(Records drawn from a dataset)
Content starts

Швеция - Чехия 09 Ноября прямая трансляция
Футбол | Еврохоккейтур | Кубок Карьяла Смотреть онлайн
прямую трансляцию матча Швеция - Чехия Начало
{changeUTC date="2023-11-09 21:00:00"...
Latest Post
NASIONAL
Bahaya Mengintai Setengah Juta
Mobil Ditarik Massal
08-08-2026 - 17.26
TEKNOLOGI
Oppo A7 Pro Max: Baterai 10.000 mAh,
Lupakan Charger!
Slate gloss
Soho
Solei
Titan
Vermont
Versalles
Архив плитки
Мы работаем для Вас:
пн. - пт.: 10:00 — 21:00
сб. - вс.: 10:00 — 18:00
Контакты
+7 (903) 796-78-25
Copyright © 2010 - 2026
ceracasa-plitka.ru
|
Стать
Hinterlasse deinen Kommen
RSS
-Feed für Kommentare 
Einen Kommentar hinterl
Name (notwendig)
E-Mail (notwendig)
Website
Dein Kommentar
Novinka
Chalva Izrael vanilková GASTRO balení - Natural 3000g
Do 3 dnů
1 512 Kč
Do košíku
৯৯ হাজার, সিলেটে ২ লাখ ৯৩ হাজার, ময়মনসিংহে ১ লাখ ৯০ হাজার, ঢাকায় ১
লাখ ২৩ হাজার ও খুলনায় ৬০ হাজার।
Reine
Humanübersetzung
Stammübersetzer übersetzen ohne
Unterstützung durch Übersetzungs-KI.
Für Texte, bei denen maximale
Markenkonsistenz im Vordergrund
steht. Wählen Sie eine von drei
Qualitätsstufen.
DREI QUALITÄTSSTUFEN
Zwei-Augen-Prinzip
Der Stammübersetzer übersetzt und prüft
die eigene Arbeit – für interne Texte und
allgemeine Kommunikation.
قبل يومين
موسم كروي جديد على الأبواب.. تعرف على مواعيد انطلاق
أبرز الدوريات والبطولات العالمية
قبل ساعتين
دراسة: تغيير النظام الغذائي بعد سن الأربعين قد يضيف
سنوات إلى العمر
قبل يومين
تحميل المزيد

Content ends

[The problem] Scan the records for the word "Чехия" and copy every line where it is found.

[Written response]
Швеция - Чехия 09 Ноября прямая трансляция
прямую трансляцию матча Швеция - Чехия Начало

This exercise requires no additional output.